One advantage of aging is that older adults are less likely to suffer severe mood changes or major depression compared to younger adults. Older adults are more likely to have minor depression which can be a persistent, low-grade problem that results in a lower quality of life and reduced enjoyment of daily activities.
While every person is unique, psychiatrists Crossett and Schultz explain factors that typically relate to emotional well-being as one ages.
The advantage of been there, done that
One key to emotional well-being is to be adaptable. Research has shown that older adults may be less "thrown" by change than younger adults. Older adults are often able to draw on previous life experiences and feel as if they've already "been there" and survived other changes and challenges across their lifespan. Consequently they are often less reactive to life's surprises.
While growing old brings wisdom, when depression or anxiety problems do occur, it may be difficult for older adults to recognize these problems in themselves and talk about them. In fact, others in the family or social circle may notice the problems first. Oftentimes, rather than talking outright about being blue, older adults will mention physical complaints such as poor sleep or arthritis pain, or be irritable without realizing it.
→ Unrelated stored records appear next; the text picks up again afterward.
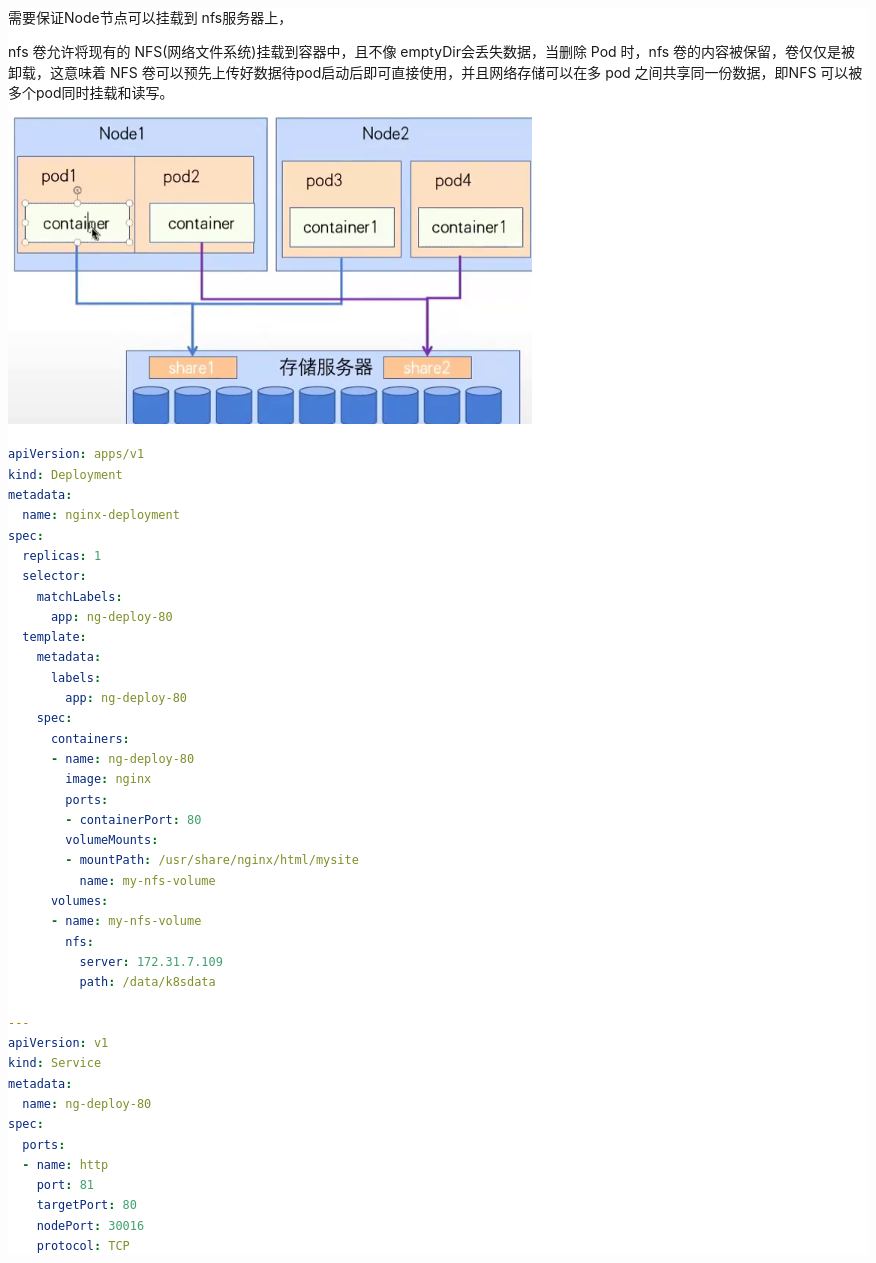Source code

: 需要保证Node节点可以挂载到 nfs服务器上，

nfs 卷允许将现有的 NFS(网络文件系统)挂载到容器中，且不像 emptyDir会丢失数据，当删除 Pod 时，nfs 卷的内容被保留，卷仅仅是被卸载，这意味着 NFS 卷可以预先上传好数据待pod启动后即可直接使用，并且网络存储可以在多 pod 之间共享同一份数据，即NFS 可以被多个pod同时挂载和读写。

![image-20240225174236521](../images/image-20240225174236521.png)



```yaml
apiVersion: apps/v1
kind: Deployment
metadata:
  name: nginx-deployment
spec:
  replicas: 1
  selector:
    matchLabels:
      app: ng-deploy-80
  template:
    metadata:
      labels:
        app: ng-deploy-80
    spec:
      containers:
      - name: ng-deploy-80
        image: nginx 
        ports:
        - containerPort: 80
        volumeMounts:
        - mountPath: /usr/share/nginx/html/mysite
          name: my-nfs-volume
      volumes:
      - name: my-nfs-volume
        nfs:
          server: 172.31.7.109
          path: /data/k8sdata

---
apiVersion: v1
kind: Service
metadata:
  name: ng-deploy-80
spec:
  ports:
  - name: http
    port: 81
    targetPort: 80
    nodePort: 30016
    protocol: TCP
```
Physical problems can play a role in depression
Depression may be part of a physical illness, so it's important to see your family physician to rule out physical causes. Mood changes can be linked to memory issues, and as scary as that may sound, it's best to address this issue early on. Other physical possibilities, not related to Alzheimer's disease or vascular dementia, may be in play.
A common cause of depression is chronic pain that prevents you from taking part in physical activities that were part of feeling emotionally well. If possible, adapt—for example, swim when you can no longer run, or play the drums if you can no longer play the piano.
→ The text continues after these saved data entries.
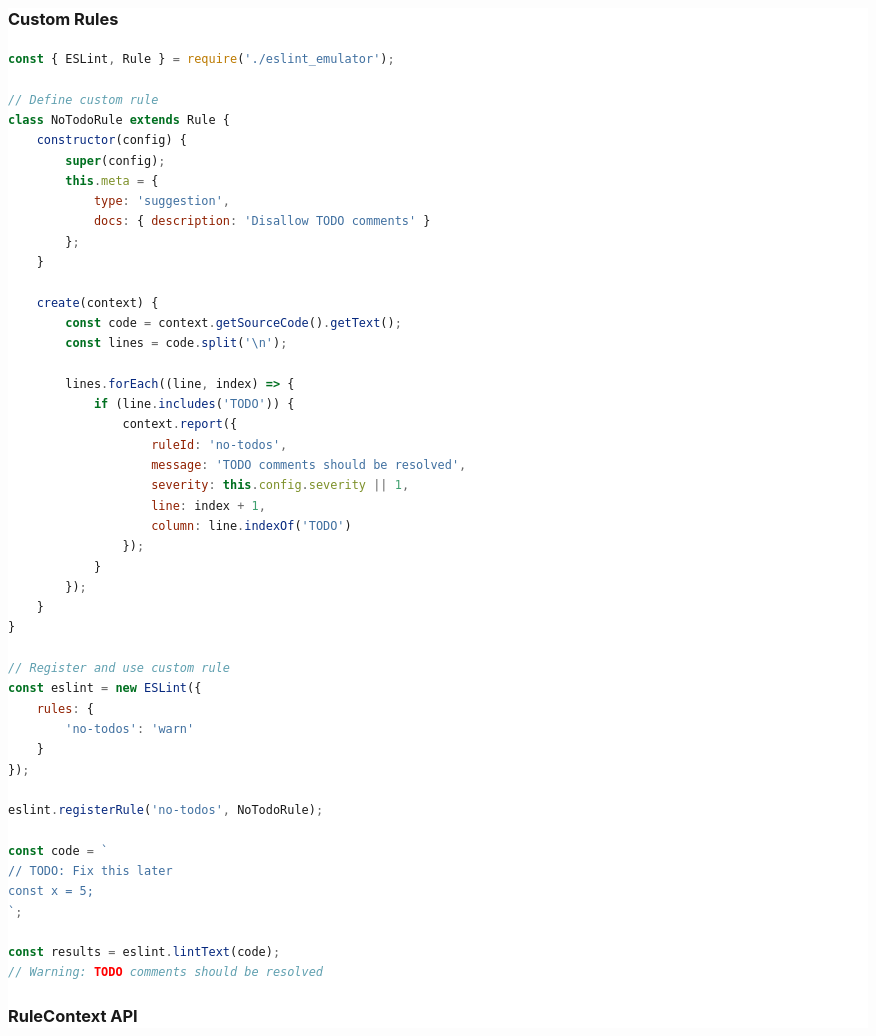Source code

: ### Custom Rules

```javascript
const { ESLint, Rule } = require('./eslint_emulator');

// Define custom rule
class NoTodoRule extends Rule {
    constructor(config) {
        super(config);
        this.meta = {
            type: 'suggestion',
            docs: { description: 'Disallow TODO comments' }
        };
    }
    
    create(context) {
        const code = context.getSourceCode().getText();
        const lines = code.split('\n');
        
        lines.forEach((line, index) => {
            if (line.includes('TODO')) {
                context.report({
                    ruleId: 'no-todos',
                    message: 'TODO comments should be resolved',
                    severity: this.config.severity || 1,
                    line: index + 1,
                    column: line.indexOf('TODO')
                });
            }
        });
    }
}

// Register and use custom rule
const eslint = new ESLint({
    rules: {
        'no-todos': 'warn'
    }
});

eslint.registerRule('no-todos', NoTodoRule);

const code = `
// TODO: Fix this later
const x = 5;
`;

const results = eslint.lintText(code);
// Warning: TODO comments should be resolved
```

### RuleContext API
How you feel about your social network is important
Lost connections or a sense that one has few close connections can be emotionally difficult for older adults. The death of a spouse or longtime close friend changes a person's social circle and happiness. Bereavement can be a long process, and it's important to turn to your support network or develop one.
Even in the best of times it takes some initiative to keep your social connections strong. Find ways to stay engaged—if you don't like to drive in the dark to an evening activity, carpool or find another way to get to your event.
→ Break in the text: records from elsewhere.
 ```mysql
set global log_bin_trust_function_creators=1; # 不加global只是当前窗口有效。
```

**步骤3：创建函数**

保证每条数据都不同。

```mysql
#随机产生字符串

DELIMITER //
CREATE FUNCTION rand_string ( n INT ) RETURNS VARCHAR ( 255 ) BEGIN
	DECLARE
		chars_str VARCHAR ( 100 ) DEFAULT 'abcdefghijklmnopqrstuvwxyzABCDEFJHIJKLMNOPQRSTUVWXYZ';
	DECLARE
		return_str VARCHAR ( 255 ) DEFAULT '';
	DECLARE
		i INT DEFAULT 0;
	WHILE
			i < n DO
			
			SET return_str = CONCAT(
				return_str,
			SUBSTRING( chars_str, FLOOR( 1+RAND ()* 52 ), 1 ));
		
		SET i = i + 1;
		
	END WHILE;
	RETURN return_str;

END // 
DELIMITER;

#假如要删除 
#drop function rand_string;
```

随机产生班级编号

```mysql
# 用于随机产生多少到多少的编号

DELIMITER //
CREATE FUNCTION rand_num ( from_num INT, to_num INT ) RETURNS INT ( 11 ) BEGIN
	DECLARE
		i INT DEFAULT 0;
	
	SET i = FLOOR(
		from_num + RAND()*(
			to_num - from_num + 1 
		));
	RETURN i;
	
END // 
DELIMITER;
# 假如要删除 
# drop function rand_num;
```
Whether you experience grief or just don't feel "quite right," these feelings are worth sharing with your family doctor or a clergy member. Have a conversation where the person really listens, discusses your situation and doesn't just ask questions that require a "yes" or "no" answer. While medications, when needed, can be helpful, talking can be a way to strengthen emotional health.
Retirement can present special challenges
When considering retiring to a new community, recognize that living in a place is different from visiting it. While it may be appealing and feasible to move closer to family, it's not a good move for all retirees. Keep expectations in line with reality. For example, on a weekly basis, family may not be able to spend as much as time with you as they might during a vacation. So consider whether relocating is the right move literally and figuratively.
Retirement also affects one's sense of self since many people define themselves by their workplace achievements or status. Be open to new experiences—consider volunteering or taking a class.
And whether you retire or continue to work, get enough sleep. Sleep patterns change as we age—don't obsess about how many hours you're getting or try too hard to fix changes by overtreating yourself with pills. As long as you have good energy, you're probably getting the right amount of rest.